- [TASK DETAILS]: Reproduce every line of the following material verbatim, preserving its original order.

- [DATA FOR ANALYSIS]:

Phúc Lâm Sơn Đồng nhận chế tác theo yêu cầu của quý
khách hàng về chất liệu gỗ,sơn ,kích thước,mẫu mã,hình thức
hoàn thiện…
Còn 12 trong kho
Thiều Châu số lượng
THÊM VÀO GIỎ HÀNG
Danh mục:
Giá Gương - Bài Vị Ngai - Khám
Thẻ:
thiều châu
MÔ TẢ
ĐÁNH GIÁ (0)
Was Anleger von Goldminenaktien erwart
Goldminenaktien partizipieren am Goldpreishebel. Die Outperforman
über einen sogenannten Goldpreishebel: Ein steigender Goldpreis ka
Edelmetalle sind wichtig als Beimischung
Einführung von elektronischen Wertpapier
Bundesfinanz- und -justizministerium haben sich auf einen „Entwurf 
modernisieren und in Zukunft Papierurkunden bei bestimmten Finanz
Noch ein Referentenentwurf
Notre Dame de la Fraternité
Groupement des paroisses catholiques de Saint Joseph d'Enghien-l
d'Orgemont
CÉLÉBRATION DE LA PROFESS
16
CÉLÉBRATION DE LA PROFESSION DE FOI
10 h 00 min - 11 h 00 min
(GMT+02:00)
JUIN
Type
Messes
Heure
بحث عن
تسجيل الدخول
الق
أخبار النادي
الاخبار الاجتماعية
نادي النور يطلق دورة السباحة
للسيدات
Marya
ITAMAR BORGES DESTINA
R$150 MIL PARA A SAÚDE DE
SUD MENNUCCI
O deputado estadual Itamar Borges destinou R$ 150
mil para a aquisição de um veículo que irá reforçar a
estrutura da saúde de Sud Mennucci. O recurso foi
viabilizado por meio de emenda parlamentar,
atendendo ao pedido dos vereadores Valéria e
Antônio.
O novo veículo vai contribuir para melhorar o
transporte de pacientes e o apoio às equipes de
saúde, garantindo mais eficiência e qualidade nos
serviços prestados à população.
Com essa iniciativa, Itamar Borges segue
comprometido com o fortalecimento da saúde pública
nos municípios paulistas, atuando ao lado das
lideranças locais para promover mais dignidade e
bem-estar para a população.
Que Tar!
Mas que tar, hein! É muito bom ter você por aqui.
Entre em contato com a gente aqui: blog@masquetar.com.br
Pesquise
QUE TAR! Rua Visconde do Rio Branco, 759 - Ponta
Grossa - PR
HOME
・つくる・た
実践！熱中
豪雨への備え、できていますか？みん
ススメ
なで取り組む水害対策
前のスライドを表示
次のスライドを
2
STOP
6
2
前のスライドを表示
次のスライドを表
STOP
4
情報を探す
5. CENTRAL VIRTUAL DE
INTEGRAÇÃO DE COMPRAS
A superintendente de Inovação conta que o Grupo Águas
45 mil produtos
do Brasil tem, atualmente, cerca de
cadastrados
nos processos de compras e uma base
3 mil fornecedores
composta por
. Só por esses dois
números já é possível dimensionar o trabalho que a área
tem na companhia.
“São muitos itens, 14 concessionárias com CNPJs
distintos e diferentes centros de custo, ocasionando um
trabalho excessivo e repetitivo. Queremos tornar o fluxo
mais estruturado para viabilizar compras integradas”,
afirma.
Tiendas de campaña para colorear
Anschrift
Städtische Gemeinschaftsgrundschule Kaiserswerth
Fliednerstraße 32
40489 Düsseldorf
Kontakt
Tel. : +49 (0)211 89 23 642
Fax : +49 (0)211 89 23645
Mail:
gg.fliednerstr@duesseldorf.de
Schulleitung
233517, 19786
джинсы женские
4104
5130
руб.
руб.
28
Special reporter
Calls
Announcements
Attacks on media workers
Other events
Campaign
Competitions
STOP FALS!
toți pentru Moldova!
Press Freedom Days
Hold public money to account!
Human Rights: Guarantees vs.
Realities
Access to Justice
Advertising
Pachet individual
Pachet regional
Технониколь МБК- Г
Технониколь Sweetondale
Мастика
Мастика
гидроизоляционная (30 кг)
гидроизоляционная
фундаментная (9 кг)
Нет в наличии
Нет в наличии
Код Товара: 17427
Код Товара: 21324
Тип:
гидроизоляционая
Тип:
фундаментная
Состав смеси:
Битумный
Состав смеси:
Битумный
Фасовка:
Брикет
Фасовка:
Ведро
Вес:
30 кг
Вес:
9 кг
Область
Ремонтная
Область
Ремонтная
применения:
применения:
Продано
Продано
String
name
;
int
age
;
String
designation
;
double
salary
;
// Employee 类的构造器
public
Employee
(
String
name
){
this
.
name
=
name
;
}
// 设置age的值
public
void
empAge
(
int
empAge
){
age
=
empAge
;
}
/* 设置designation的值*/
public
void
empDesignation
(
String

- [FINISHED EXERCISE]:
Phúc Lâm Sơn Đồng nhận chế tác theo yêu cầu của quý
khách hàng về chất liệu gỗ,sơn ,kích thước,mẫu mã,hình thức
hoàn thiện…
Còn 12 trong kho
Thiều Châu số lượng
THÊM VÀO GIỎ HÀNG
Danh mục:
Giá Gương - Bài Vị Ngai - Khám
Thẻ:
thiều châu
MÔ TẢ
ĐÁNH GIÁ (0)
Was Anleger von Goldminenaktien erwart
Goldminenaktien partizipieren am Goldpreishebel. Die Outperforman
über einen sogenannten Goldpreishebel: Ein steigender Goldpreis ka
Edelmetalle sind wichtig als Beimischung
Einführung von elektronischen Wertpapier
Bundesfinanz- und -justizministerium haben sich auf einen „Entwurf 
modernisieren und in Zukunft Papierurkunden bei bestimmten Finanz
Noch ein Referentenentwurf
Notre Dame de la Fraternité
Groupement des paroisses catholiques de Saint Joseph d'Enghien-l
d'Orgemont
CÉLÉBRATION DE LA PROFESS
16
CÉLÉBRATION DE LA PROFESSION DE FOI
10 h 00 min - 11 h 00 min
(GMT+02:00)
JUIN
Type
Messes
Heure
بحث عن
تسجيل الدخول
الق
أخبار النادي
الاخبار الاجتماعية
نادي النور يطلق دورة السباحة
للسيدات
Marya
ITAMAR BORGES DESTINA
R$150 MIL PARA A SAÚDE DE
SUD MENNUCCI
O deputado estadual Itamar Borges destinou R$ 150
mil para a aquisição de um veículo que irá reforçar a
estrutura da saúde de Sud Mennucci. O recurso foi
viabilizado por meio de emenda parlamentar,
atendendo ao pedido dos vereadores Valéria e
Antônio.
O novo veículo vai contribuir para melhorar o
transporte de pacientes e o apoio às equipes de
saúde, garantindo mais eficiência e qualidade nos
serviços prestados à população.
Com essa iniciativa, Itamar Borges segue
comprometido com o fortalecimento da saúde pública
nos municípios paulistas, atuando ao lado das
lideranças locais para promover mais dignidade e
bem-estar para a população.
Que Tar!
Mas que tar, hein! É muito bom ter você por aqui.
Entre em contato com a gente aqui: blog@masquetar.com.br
Pesquise
QUE TAR! Rua Visconde do Rio Branco, 759 - Ponta
Grossa - PR
HOME
・つくる・た
実践！熱中
豪雨への備え、できていますか？みん
ススメ
なで取り組む水害対策
前のスライドを表示
次のスライドを
2
STOP
6
2
前のスライドを表示
次のスライドを表
STOP
4
情報を探す
5. CENTRAL VIRTUAL DE
INTEGRAÇÃO DE COMPRAS
A superintendente de Inovação conta que o Grupo Águas
45 mil produtos
do Brasil tem, atualmente, cerca de
cadastrados
nos processos de compras e uma base
3 mil fornecedores
composta por
. Só por esses dois
números já é possível dimensionar o trabalho que a área
tem na companhia.
“São muitos itens, 14 concessionárias com CNPJs
distintos e diferentes centros de custo, ocasionando um
trabalho excessivo e repetitivo. Queremos tornar o fluxo
mais estruturado para viabilizar compras integradas”,
afirma.
Tiendas de campaña para colorear
Anschrift
Städtische Gemeinschaftsgrundschule Kaiserswerth
Fliednerstraße 32
40489 Düsseldorf
Kontakt
Tel. : +49 (0)211 89 23 642
Fax : +49 (0)211 89 23645
Mail:
gg.fliednerstr@duesseldorf.de
Schulleitung
233517, 19786
джинсы женские
4104
5130
руб.
руб.
28
Special reporter
Calls
Announcements
Attacks on media workers
Other events
Campaign
Competitions
STOP FALS!
toți pentru Moldova!
Press Freedom Days
Hold public money to account!
Human Rights: Guarantees vs.
Realities
Access to Justice
Advertising
Pachet individual
Pachet regional
Технониколь МБК- Г
Технониколь Sweetondale
Мастика
Мастика
гидроизоляционная (30 кг)
гидроизоляционная
фундаментная (9 кг)
Нет в наличии
Нет в наличии
Код Товара: 17427
Код Товара: 21324
Тип:
гидроизоляционая
Тип:
фундаментная
Состав смеси:
Битумный
Состав смеси:
Битумный
Фасовка:
Брикет
Фасовка:
Ведро
Вес:
30 кг
Вес:
9 кг
Область
Ремонтная
Область
Ремонтная
применения:
применения:
Продано
Продано
String
name
;
int
age
;
String
designation
;
double
salary
;
// Employee 类的构造器
public
Employee
(
String
name
){
this
.
name
=
name
;
}
// 设置age的值
public
void
empAge
(
int
empAge
){
age
=
empAge
;
}
/* 设置designation的值*/
public
void
empDesignation
(
String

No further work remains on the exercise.